Microsoft Content Management Server provides an infrastructure for building Web sites characterized by particularly well-managed content. By this time in the history of the Web, most us have experienced the opposite on many occasions. Who among the readers of this chapter have never clicked a link and received the classic "page not found" error. Indeed, it has happened, and continues to happen, frequently enough that a great many nontechnical people are now familiar with the completely internal error code associated with such failures: 404.

Some of the common problems viewers see on Web sites include out-of-date content, poorly edited content, and content presented inconsistently from page to page. While many of these types of Web site flaws are not critical, they do convey that a Web site was not constructed professionally. While it is clearly difficult to characterize how a tendency toward such mistakes would reflect on a business's bottom line, it does seem safe to assume that it can not possibly help.
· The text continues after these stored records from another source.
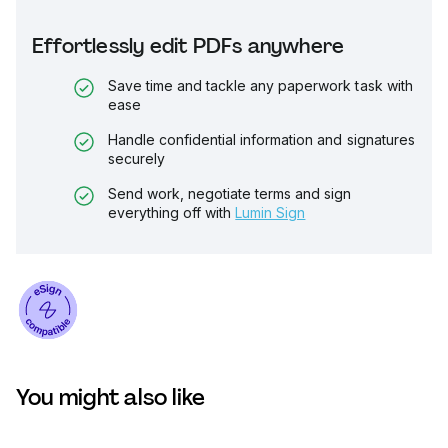
Effortlessly edit PDFs anywhere
Save time and tackle any paperwork task with
ease
Handle confidential information and signatures
securely
Send work, negotiate terms and sign
everything off with
Lumin Sign
You might also like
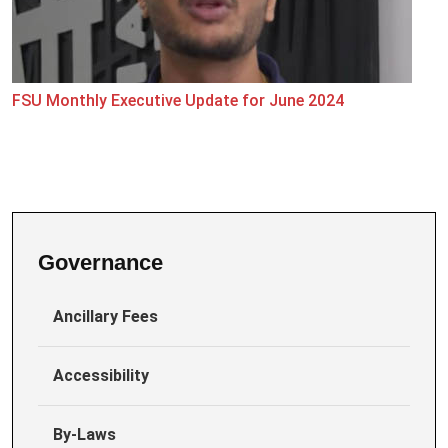
FSU Monthly Executive Update for June 2024
Governance
Ancillary Fees
Accessibility
By-Laws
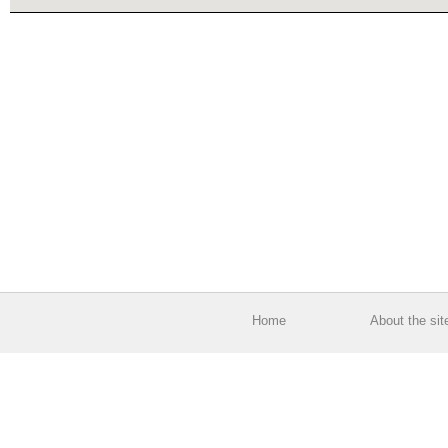
Home
About the sit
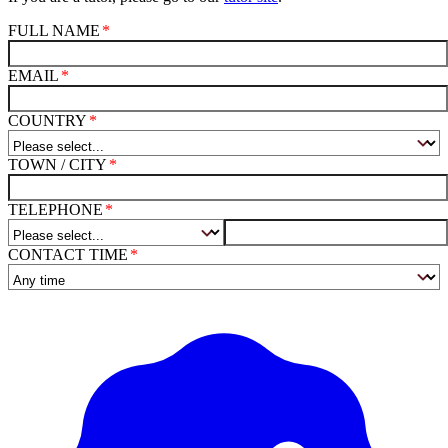
FULL NAME
EMAIL
COUNTRY
TOWN / CITY
TELEPHONE
CONTACT TIME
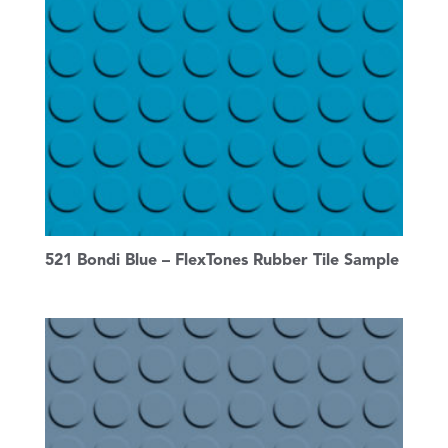
521 Bondi Blue – FlexTones Rubber Tile Sample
How does poorly managed Web site content arise? Once found, broken links are very easy to fix. Most text editing programs include spell checkers, and some even help with proper syntax. It is not difficult to devise a standard layout for pages and tell people to use it. Basically, the problem seems to arise from the high volume of content and rapid rate of change that so many contemporary Web sites experience. Often there are many people changing the content, making it difficult to maintain consistency. Other times, only a few people are assigned to make more changes than they can reasonable make without introducing errors.

Content Management Server addresses these problems through a well architected design. One of the fundamental concepts Content Management Server employs involves the concept of page templates. A page template comprises a basic page that contains a set of common elements that will be exactly the same on all pages based on the template. For those page elements that need to be different from page to page, the elements that make the pages unique, the page template contains "placeholders." There are different kinds of placeholders, which reserve space on the page of a particular type of content. Some placeholders are defined to reserve space for an image, others reserve space for text, and so on.

Content Management Server accommodates people with different skills working together to create a Web site. When someone authors content using Content Management Server, after they have chosen an appropriate template and replaced its placeholders with real content, after they have saved their changes and finished creating the page, the page is automatically submitted to a designated editor who can review the page and either accept it or reject it.

Differentiating user roles is a central theme in Content Management Server, allowing the process of Web site creation to be optimized in a number of different ways that correspond to designing your content in a professional manner. The workflow process, which allows you to submit all new and updated pages automatically to editors for approval, represents one such feature.